Copy out the passage on ufunc signatures below, word for word and in full.
#### Selected text
The signature '(n),(n)->(n)' means: “take two 1D arrays of the same length and produce one 1D array of the same length.” The outer dimensions (here, the 100 rows) are broadcast automatically.

Signature patterns

SignatureMeaning
'(),()->()'Element-wise (same as @vectorize)
'(n)->()'Reduce a vector to a scalar
'(m,n)->(n)'Process matrix rows
'(m,n),(n,p)->(m,p)'Matrix multiplication pattern
'(n),(n)->()'Dot product pattern

Building ufuncs with the C API

For maximum control, you can write ufunc inner loops in C:

// Inner loop function signature
static void double_add_loop(
    char **args,         // input/output data pointers
    npy_intp *dimensions, // number of elements
    npy_intp *steps,     // byte strides
    void *data           // extra data (unused here)
########
#### Dataset
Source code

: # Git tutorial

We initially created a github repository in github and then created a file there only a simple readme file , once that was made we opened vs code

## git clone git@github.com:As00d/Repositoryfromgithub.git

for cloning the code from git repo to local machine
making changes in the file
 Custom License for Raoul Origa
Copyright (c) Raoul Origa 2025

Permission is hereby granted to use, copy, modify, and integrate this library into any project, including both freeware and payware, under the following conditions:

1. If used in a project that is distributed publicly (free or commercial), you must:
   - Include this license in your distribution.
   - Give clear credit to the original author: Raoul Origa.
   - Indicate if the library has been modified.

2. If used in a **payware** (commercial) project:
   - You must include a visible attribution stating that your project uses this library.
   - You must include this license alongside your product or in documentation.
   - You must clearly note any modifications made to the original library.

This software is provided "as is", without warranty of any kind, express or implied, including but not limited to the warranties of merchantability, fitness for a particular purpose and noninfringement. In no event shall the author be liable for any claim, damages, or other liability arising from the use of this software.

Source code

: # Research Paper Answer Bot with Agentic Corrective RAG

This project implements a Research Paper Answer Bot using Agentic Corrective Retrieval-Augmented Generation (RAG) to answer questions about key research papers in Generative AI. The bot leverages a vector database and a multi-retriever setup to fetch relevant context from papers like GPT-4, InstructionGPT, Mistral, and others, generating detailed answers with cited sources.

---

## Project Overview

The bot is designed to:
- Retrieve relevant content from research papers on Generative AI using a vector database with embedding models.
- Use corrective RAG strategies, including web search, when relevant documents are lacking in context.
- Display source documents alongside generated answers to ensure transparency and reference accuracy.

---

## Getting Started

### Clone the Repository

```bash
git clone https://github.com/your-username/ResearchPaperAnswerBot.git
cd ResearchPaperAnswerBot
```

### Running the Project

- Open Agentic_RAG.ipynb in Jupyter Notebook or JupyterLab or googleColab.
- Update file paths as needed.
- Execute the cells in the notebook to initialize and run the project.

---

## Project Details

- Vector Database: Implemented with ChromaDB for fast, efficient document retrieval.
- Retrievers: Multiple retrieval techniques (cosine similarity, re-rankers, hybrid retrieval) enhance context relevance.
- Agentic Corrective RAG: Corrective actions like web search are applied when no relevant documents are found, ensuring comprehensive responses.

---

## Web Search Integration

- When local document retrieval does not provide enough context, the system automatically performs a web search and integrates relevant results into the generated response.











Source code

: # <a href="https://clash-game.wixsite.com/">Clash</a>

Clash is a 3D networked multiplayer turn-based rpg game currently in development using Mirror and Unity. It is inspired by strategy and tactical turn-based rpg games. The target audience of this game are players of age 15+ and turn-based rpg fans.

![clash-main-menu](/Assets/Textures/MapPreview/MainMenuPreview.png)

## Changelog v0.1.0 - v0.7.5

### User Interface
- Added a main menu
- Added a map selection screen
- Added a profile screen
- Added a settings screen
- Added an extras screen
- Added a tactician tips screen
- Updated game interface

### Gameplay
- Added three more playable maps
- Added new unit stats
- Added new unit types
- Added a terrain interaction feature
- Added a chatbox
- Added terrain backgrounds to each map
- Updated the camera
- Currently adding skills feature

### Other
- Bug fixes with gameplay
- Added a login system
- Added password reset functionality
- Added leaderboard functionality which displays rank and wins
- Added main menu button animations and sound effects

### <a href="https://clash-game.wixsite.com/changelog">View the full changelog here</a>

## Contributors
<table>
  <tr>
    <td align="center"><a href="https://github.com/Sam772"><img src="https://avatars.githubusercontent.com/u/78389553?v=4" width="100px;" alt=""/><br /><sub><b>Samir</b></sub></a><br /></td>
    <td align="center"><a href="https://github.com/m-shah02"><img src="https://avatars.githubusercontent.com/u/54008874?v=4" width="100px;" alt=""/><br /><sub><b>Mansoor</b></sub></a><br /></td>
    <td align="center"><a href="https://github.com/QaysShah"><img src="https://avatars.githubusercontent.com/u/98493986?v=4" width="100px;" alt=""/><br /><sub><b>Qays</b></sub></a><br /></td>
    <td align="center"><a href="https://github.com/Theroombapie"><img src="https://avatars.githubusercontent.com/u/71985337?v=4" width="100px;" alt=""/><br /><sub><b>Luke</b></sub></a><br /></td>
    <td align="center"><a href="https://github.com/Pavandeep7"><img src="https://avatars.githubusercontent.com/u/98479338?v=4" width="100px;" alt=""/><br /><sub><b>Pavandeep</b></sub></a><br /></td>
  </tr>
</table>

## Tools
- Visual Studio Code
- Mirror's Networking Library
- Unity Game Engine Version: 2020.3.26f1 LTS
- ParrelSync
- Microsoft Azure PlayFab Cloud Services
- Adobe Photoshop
########
◆ Your solution
The signature '(n),(n)->(n)' means: “take two 1D arrays of the same length and produce one 1D array of the same length.” The outer dimensions (here, the 100 rows) are broadcast automatically.

Signature patterns

SignatureMeaning
'(),()->()'Element-wise (same as @vectorize)
'(n)->()'Reduce a vector to a scalar
'(m,n)->(n)'Process matrix rows
'(m,n),(n,p)->(m,p)'Matrix multiplication pattern
'(n),(n)->()'Dot product pattern

Building ufuncs with the C API

For maximum control, you can write ufunc inner loops in C:

// Inner loop function signature
static void double_add_loop(
    char **args,         // input/output data pointers
    npy_intp *dimensions, // number of elements
    npy_intp *steps,     // byte strides
    void *data           // extra data (unused here)